Pacific Edge has loss but US beckons

Pacific Edge chief executive David Darling gets ready for commercialisation. Photo by Craig Baxter.
Pacific Edge chief executive David Darling gets ready for commercialisation. Photo by Craig Baxter.
Dunedin-based cancer diagnostic company Pacific Edge has booked its largest annual loss, $6.94 million, since listing on the stock exchange in 2003, but retains more than $10 million in the bank as United States operations are set to kick in.

Pacific Edge has now burnt through a total $34.5 million in research and development funding since 2003, with the latest $6.94 million loss representing spending during the past year in readiness for full commercialisation.

Chief executive David Darling said it had been a ''long and expensive'' year for the company, in spending $3.2 million setting up the US laboratory in Pennsylvania, plus attracting a staff of 25, which is expected to expand by a further 14 in coming months as the US laboratory readies to open.

''That number is expected to rise rapidly, to 60 or 70 [staff] over the next couple of years,'' Mr Darling said yesterday, when contacted in San Francisco.

Until Pacific Edge gained regulatory approval in March to operate in the US, its ''hands had been tied'' in not being allowed to market its services in any way, Mr Darling said.

Cxbladder is a non-invasive urine test, with Pacific Edge laboratories turning around results in a matter of days, as opposed to traditional internally invasive tests, costing more than six times as much.

Mr Darling expected the first US tests would be going through the Pennsylvania lab within about eight weeks, while the first tests from a North Island health board contract would begin at the $700,000 Dunedin laboratory next month.

The company recapitalised during the year to March 2012, raising $20 million in private placements and direct share offers to fund the commercialisation launch.
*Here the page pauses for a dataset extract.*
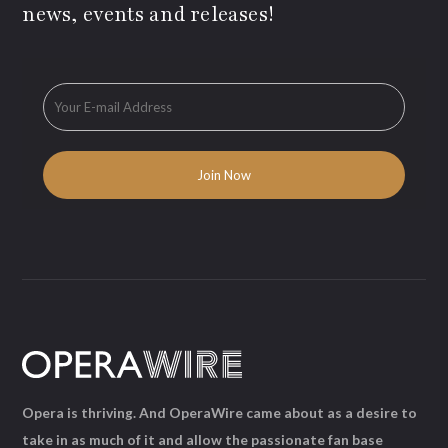
news, events and releases!
Opera is thriving. And OperaWire came about as a desire to
take in as much of it and allow the passionate fan base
A year ago, it had $17.9 million cash in the bank, which for the year to March 2013, had fallen to $10.6 million.

From a share low of 19c a year ago, Pacific Edge shares topped 76c in mid-March, and had since declined to 58c, rising slightly to 59c after yesterday's announcement.

Craigs Investment Partners' broker, Peter McIntyre, said the $6.94 million loss had been expected by the market, which understood the long process Pacific Edge had go through to begin operating in the US.
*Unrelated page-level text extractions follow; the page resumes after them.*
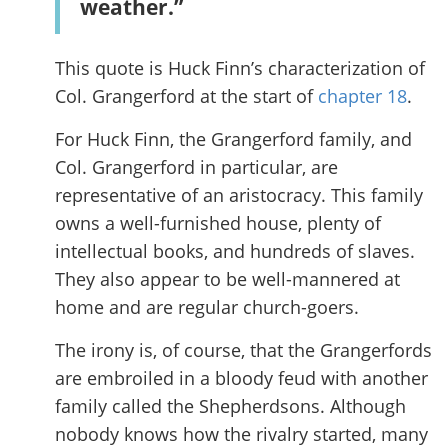
weather.”
This quote is Huck Finn’s characterization of
Col. Grangerford at the start of
chapter 18
.
For Huck Finn, the Grangerford family, and
Col. Grangerford in particular, are
representative of an aristocracy. This family
owns a well-furnished house, plenty of
intellectual books, and hundreds of slaves.
They also appear to be well-mannered at
home and are regular church-goers.
The irony is, of course, that the Grangerfords
are embroiled in a bloody feud with another
family called the Shepherdsons. Although
nobody knows how the rivalry started, many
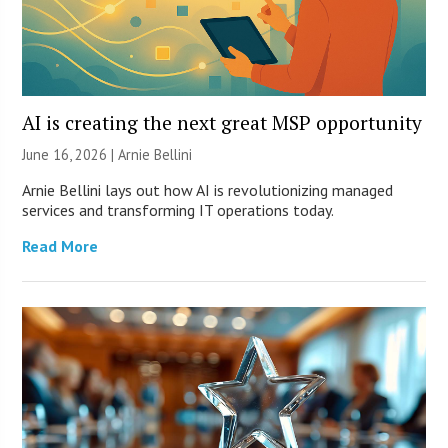
AI is creating the next great MSP opportunity
June 16, 2026 | Arnie Bellini
Arnie Bellini lays out how AI is revolutionizing managed
services and transforming IT operations today.
Read More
''They're having to spend money to make. With getting traction in the US and New Zealand they should begin returning those losses during the next 24 months,'' he said.

The $6.94 million loss was less than a budgeted $7.14 million loss.

Mr McIntyre expected Pacific Edge would be be turning over $100 million annually, once all its laboratories began working to capacity.

Mr Darling said Cxbladder had several applications for a number of variations within diagnosing bladder cancer, and the company was in negotiations with several parties, but he was unable to identify them yet.

''The goal is that Cxbladder becomes the Swiss Army knife of urology,'' Mr Darling said.

Pacific Edge now has laboratories in Spain, the US, Australia and New Zealand and recently had its patent granted in China for a gastric cancer diagnostic tool.

Mr Darling said the loss was because a ''significant proportion'' of company spending went into the US launch, the Dunedin laboratory and labs of its licensed partners and he expected to update the market in about eight months.

Mr Darling described the United States healthcare market as the largest in the world, with expectations being that 1 million people go every year to their GPs with concerns about blood in their urine.